Although our study demonstrates promising results, there are several limitations. First, we observed that our dataset had mislabeled fundus images, which could impact our model's learning process and accuracy. We employed a data-cleaning procedure to address these challenges, removing 1306 images using ImageClassifierCleaner.29 This process led to a cleaner and more reliable dataset, upon which we re-trained our model. This refinement considerably enhanced the model's robustness and improved its ability to generalize to unseen data. Second, we observed that class imbalance could reduce the model's effectiveness; however, we utilized class weight balance techniques to address this. Furthermore, a data augmentation technique was used in the training phase that could be different from the actual clinical images. Next, our Grad-CAM heatmaps indicated that the model occasionally focused on non-relevant regions for classification decisions, implying that the model might be learning from noise or artifacts within the images. Despite this limitation, the heatmaps confirmed that the model-based its predictions on clinically interpretable features. Finally, our model's external validation was conducted solely on the DRISHTI-GS dataset. Our study also acknowledges the publicly unavailable glaucomatous fundus data from the African continent (eFigure 1 in the Supplementary) for our model’s training and validation. Incorporating glaucoma datasets from African countries could be highly beneficial to further enhance our model's generalizability, especially in under-resourced areas. Future studies should aim to validate the model across multiple datasets, diverse populations, and varied imaging devices to ensure broader applicability. Additionally, our model did not integrate clinical data, such as patients’ glaucoma history or IOP measurements, and visual field data, which could further enhance its predictive capabilities. Despite these limitations, the potential of our refined model for automated glaucoma screening remains significant and provides exciting prospects for future enhancements.

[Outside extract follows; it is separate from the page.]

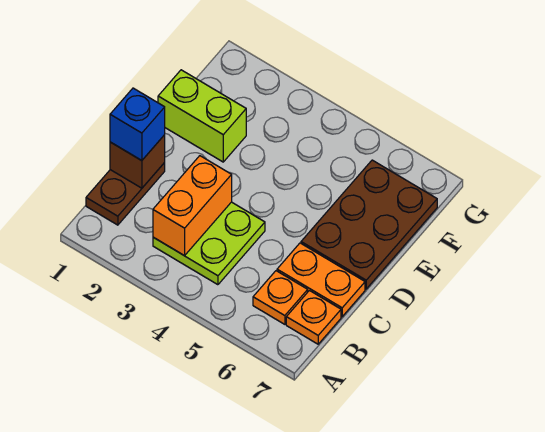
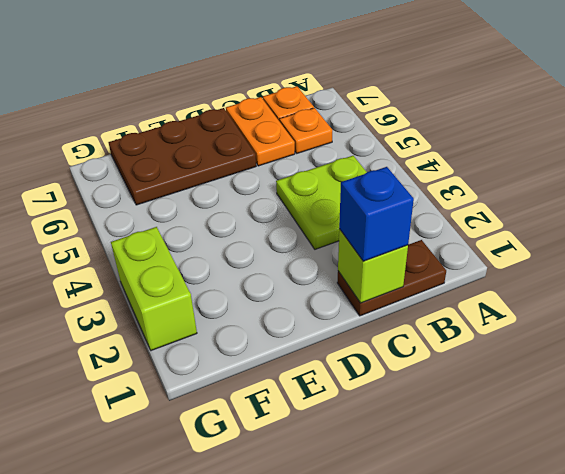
orange brick B3:C3 level 2 -> none
brown brick C1 level 2 -> lime brick C1 level 2
lime brick E1:E2 level 1 -> lime brick G2:G3 level 1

Our study used fundus images to establish a robust computer vision model for glaucoma screening. The best-performing model ascertained high values across multiple evaluation metrics for glaucoma and healthy cohorts, demonstrating its robustness. Our approach promises a fast, cost-effective, and highly accurate tool that can assist ophthalmologists and optometrists in the decision-making process, ultimately improving patient outcomes and reducing the socioeconomic burden of glaucoma. However, the model's accuracy considerably dropped when evaluated on unseen data, indicating potential inconsistencies among the datasets—the model needs to be refined and validated on larger, more diverse datasets to ensure reliability and generalizability. Prospective work will involve validating the model across different datasets, integrating clinical data, and refining the model’s architectures.